José Mourinho Reflects on His Most Painful Match
José Mourinho has coached in some of football’s most fevered arenas, lifted the game’s biggest prizes and survived its fiercest storms. Yet when he looks back over 26 years in the dugout, one night still burns.
Not a victory. A wound.
The one game he’d play again
Asked on the Beast Mode On podcast to choose a single match he would replay, Mourinho didn’t hesitate.
“Roma - Sevilla, Europa League final. Without Anthony Taylor!”
The 2023 Europa League final in Budapest still lives under his skin. Roma, chasing a second straight European trophy under the Portuguese, dragged Sevilla into a street fight of a final that eventually slipped away on penalties. It was Mourinho’s first defeat in a European showpiece, and the night ended with him raging at the English refereeing team in the bowels of the stadium.
Everyone else has moved on. Sevilla lifted the trophy. Anthony Taylor went back to the Premier League. Roma changed coach. Yet as Mourinho circles back to Real Madrid for a second spell at the Santiago Bernabéu, that night continues to stalk him.
The trophies, the comebacks, the touchline sprints – all of them sit behind a single regret. If he could rewrite one chapter, it would be that one. Same teams. Same stakes. Different referee.
Roma, a city that “went mad”
The irony is that his time in Rome also delivered one of the most emotional triumphs of his career.
During an intense stint with the Giallorossi, Mourinho dragged Roma to back-to-back European finals.

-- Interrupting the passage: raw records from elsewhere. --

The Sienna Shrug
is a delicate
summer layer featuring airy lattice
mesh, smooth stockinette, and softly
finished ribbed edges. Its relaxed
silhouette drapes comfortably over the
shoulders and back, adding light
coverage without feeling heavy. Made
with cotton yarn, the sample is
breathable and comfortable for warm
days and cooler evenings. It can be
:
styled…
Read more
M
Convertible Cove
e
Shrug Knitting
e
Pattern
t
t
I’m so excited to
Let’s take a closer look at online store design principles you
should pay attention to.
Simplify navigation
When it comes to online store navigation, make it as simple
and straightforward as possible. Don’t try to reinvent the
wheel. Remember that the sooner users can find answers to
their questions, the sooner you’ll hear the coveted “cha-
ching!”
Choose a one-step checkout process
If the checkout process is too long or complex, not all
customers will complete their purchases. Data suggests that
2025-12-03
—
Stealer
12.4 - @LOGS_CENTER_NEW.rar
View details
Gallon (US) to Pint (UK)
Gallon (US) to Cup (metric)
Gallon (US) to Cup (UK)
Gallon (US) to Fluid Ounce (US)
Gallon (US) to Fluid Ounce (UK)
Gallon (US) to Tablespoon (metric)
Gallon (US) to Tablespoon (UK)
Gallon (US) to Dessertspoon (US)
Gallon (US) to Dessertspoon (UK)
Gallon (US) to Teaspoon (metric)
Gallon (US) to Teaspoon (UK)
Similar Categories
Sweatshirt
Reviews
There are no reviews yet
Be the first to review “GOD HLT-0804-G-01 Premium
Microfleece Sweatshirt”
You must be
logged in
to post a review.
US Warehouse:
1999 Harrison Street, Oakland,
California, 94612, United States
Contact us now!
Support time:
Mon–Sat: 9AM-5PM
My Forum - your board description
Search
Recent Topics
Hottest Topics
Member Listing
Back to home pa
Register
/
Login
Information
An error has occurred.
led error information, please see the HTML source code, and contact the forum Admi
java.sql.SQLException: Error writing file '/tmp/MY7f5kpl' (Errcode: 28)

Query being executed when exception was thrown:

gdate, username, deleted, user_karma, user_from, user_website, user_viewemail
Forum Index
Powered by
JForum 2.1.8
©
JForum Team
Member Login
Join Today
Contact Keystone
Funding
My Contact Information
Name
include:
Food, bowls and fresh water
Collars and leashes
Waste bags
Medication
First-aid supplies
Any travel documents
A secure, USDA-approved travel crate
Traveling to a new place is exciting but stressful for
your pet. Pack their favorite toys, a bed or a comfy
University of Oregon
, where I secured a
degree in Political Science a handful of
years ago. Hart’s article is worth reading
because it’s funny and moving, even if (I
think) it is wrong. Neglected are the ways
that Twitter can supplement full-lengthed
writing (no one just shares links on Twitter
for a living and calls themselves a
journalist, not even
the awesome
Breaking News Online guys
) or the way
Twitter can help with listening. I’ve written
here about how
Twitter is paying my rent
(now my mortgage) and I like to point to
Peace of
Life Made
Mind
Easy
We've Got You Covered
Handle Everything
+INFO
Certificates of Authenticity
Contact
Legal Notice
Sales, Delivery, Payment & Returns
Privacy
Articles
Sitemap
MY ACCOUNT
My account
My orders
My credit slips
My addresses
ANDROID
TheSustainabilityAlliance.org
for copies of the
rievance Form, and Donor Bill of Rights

In 2022, they beat Feyenoord in the inaugural Europa Conference League final, ending the club’s 11-year wait for a major trophy and making Mourinho the first coach to complete UEFA’s full set: Champions League, UEFA Cup/Europa League and Conference League.
He has won league titles and cups in Portugal, England, Italy and Spain. He has lifted the Champions League with Porto and Inter. Yet when asked which achievement makes him most proud, he went straight back to that night with Roma.
“I did a few! When we won the Conference League in Roma, that city went mad.
“I believe that we did to that city what Champions League winners cannot do in other cities. Roma is a city where people are really, really, really in love with that club. A giant club with incredible passion. Absolutely incredible.
“Of course, when we won the Conference League it was the first season of the Conference League, I don't think Europe was giving [recognition] to the Conference League what it is giving now. When we arrived in Rome and we went for the parade around the Colosseum, Circus Maximus, you realise what you gave to those people.”
You can picture it: the bus crawling past the Colosseum, flares cutting through the night, a city that has seen empires rise and fall losing its composure over a trophy many had mocked. For Mourinho, who feeds off feeling as much as silverware, that mattered.
Anfield, Bernabéu and the roads he knows best
Mourinho’s career has taken him to almost every intimidating arena in the sport. Asked to name the toughest away ground he has faced, he didn’t dress it up.
Anfield.
The home of Liverpool, with its snarling noise and tight, heaving stands, sits at the top of his list. This from a man who has walked into Camp Nou, the Allianz Arena and San Siro with everything on the line.
If Anfield is the most hostile, the best dressing room, in his eyes, belongs to Real Madrid. And he is about to walk back into it.
He has signed a three-year deal with Los Blancos, returning to a club where he previously delivered La Liga and Copa del Rey titles between 2010 and 2013. That first spell was defined by ferocious battles with Barcelona and a relentless domestic points machine. This time, he inherits a squad loaded with star power and expectation.
- Jude Bellingham.
- Kylian Mbappé.
- Vinícius Júnior.
Names that define the modern game, all sharing a space Mourinho considers the finest environment he has worked in.
Back to Madrid, back to the hunt
The mission is clear. Madrid expect trophies, not stories. Mourinho, who once made a habit of turning clubs into serial winners, is being asked to do it again.
He has already proven he can bend a club’s identity to his will in the Spanish capital. That 2011–12 La Liga title, won with a record points haul, still stands as a reference point for intensity and ruthlessness. The Copa del Rey triumph, prising the cup away from Barcelona, remains another sharp memory.
Now, as he prepares for a second act at the Bernabéu, he does so with two powerful images in the rear-view mirror: a city of Rome losing itself in joy around the Colosseum, and a night in Budapest he would give anything to play again.
One showed him what he could still give a club.
The other reminds him what he still wants to take back.